Çeşitli yayınlarda yazdığım eleştiri yazıları arşivimden bazı seçmeler...

 

"Sen demin 'fosforlu kedi gözleri' mi dedin? Dur ben bunu bir not alayım..."
“Bu kadar anti-Amerikancı olup da dizinin son bölümünde oynatmak için fellik fellik Hollywood’lu oyuncu aramak da biraz tuhaf kaçıyor doğrusu...”  - Kurtlar Vadisi Irak


“O kadar dizi bölümünden sonra bile, Necati Şaşmaz’ın oyunculuğu hâlâ kasılmaktan ibaret” – Kurtlar Vadisi Irak 

“Film küçük küçük skeçlerden oluşturulmuş gibi ve bir sahnede güldürmeyi amaçlarken hemen arkasındaki sahneyle üzmeye çalışıyor. Bu döngü böyle üç beş kere birbirini takip ediyor ve kestirmeden finale ulaşılıyor.” – Maskeli Beşler 

“Zaten Ali Atıf Bir’i kadrosuna almış bir filmden de pek fazla bir şey beklememek lazım belki de!” – Maskeli Beşler Irak 

“Kazakistan’ı rezil ettiği konusunda ise belli bir doğruluk payı var. Ama aynı şey Amerika için de geçerli.
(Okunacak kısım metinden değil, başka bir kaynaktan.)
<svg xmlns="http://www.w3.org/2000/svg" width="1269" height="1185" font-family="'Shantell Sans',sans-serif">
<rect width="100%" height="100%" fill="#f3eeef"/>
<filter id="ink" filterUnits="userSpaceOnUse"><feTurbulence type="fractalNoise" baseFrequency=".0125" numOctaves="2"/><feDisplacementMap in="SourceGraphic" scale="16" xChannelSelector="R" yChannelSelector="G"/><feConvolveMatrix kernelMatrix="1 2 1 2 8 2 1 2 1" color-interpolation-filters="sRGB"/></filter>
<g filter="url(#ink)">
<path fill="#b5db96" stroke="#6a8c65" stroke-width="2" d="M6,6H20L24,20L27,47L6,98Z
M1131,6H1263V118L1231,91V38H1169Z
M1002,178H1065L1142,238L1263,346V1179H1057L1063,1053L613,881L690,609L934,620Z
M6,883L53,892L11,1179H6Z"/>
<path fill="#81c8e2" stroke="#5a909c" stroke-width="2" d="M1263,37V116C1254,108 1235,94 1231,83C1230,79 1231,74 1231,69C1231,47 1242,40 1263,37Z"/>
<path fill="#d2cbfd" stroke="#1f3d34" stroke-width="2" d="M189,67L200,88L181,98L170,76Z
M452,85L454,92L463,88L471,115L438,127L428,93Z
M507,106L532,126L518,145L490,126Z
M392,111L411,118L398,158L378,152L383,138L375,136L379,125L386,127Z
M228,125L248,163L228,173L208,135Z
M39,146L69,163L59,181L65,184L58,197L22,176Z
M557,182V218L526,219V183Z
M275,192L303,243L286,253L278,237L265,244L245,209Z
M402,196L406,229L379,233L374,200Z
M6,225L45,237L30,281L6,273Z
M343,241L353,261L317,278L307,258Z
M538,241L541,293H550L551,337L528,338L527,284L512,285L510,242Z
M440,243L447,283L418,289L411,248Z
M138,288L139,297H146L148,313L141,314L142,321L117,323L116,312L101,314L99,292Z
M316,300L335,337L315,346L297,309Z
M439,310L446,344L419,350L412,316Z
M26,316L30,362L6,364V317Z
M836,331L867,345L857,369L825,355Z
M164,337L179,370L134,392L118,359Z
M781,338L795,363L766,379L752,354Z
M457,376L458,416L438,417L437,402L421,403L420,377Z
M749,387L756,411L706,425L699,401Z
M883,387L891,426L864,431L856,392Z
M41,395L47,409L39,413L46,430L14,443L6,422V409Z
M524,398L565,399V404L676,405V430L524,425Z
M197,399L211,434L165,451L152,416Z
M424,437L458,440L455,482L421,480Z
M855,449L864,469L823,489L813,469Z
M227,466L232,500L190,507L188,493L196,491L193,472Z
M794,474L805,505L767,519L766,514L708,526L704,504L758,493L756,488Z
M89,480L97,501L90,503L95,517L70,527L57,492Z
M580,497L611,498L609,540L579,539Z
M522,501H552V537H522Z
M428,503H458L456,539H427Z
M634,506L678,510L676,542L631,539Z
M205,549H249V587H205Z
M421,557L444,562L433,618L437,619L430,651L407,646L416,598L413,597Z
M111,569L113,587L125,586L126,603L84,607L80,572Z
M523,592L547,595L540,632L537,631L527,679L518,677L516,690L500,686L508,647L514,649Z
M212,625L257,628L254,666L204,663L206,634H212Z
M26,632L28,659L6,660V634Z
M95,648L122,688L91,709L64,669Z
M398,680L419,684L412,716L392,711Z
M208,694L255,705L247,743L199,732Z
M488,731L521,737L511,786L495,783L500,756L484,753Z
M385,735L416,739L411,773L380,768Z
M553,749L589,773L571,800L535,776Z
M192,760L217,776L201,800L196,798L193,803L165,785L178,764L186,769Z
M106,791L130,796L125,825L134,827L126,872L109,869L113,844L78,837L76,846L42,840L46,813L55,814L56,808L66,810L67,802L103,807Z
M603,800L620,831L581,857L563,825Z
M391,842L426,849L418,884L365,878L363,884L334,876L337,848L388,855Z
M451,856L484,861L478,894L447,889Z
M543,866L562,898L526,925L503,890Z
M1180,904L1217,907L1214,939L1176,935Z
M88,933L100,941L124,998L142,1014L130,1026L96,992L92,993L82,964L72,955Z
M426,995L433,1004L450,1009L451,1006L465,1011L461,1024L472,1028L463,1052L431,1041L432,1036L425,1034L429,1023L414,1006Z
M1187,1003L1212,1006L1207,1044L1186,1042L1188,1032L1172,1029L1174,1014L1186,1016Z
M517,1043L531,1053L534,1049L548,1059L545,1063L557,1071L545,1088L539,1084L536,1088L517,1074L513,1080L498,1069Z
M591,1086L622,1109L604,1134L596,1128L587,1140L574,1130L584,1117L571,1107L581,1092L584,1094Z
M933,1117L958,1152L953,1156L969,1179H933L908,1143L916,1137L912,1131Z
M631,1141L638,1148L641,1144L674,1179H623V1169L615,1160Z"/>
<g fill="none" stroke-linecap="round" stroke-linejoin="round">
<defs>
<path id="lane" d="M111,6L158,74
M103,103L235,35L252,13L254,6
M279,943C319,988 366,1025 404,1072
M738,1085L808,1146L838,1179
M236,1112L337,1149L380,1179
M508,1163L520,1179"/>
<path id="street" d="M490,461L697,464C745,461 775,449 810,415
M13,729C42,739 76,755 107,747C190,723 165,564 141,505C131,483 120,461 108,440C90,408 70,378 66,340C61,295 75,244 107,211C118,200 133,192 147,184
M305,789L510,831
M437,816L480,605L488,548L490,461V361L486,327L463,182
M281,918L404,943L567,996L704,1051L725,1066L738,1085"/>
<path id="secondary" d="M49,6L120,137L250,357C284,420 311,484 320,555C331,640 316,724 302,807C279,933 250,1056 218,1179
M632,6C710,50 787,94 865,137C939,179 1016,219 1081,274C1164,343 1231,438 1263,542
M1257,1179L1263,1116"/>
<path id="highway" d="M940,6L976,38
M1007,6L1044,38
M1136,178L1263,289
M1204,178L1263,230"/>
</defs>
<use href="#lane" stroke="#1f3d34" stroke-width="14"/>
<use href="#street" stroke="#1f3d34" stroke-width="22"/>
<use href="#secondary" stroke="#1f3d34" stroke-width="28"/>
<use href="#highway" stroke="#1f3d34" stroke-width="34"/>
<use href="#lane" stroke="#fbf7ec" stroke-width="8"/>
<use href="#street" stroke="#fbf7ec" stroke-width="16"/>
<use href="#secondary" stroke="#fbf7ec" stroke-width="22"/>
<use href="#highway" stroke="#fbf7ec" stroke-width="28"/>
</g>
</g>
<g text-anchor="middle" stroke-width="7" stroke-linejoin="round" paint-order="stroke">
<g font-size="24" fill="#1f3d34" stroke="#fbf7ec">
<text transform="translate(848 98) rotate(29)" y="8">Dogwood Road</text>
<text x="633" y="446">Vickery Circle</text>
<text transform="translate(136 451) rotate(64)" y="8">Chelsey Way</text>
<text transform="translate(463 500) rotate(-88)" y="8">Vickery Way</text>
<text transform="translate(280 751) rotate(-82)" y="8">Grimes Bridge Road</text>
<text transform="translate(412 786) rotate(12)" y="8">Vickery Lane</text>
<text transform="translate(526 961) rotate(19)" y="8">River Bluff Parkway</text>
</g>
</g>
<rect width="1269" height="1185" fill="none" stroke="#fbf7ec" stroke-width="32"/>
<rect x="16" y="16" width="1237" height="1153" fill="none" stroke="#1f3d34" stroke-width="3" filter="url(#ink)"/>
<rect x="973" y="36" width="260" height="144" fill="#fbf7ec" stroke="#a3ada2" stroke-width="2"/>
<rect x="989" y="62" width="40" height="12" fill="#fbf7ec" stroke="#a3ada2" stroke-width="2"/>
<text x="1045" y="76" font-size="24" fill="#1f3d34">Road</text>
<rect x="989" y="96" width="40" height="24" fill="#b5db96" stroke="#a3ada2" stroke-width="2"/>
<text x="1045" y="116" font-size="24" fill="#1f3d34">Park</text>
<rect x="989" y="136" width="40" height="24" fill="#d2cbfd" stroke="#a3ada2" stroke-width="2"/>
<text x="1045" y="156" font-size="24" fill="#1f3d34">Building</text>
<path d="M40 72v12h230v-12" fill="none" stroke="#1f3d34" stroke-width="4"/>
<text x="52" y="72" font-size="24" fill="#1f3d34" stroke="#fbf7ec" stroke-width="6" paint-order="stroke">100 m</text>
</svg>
Zira Borat, Amerikan yaşam tarzını araştırdıkça kazıdığı,yaldızın altında çürüme ve bir türlü önlenemeyen ırkçılık dışında pek de matah şeyler bulamıyor.” – Borat 

“Gülme eşiğinizin bayağı aşağıda olması gerek bu filmde gülebilmeniz için...” – Taxi 4

 
"Madem ki öleceğiz birkaç hayvanı da yanımızda götürelim... Sen de bir foto çek Morgan!"

“Mısır piramitlerinin tepesine çıktıkları sahnede (ki böyle bir şeye izin verilmiyor gerçekte!) neredeyse çizgi filme benziyor film.” - Şimdi ya da Asla (The Bucket List) 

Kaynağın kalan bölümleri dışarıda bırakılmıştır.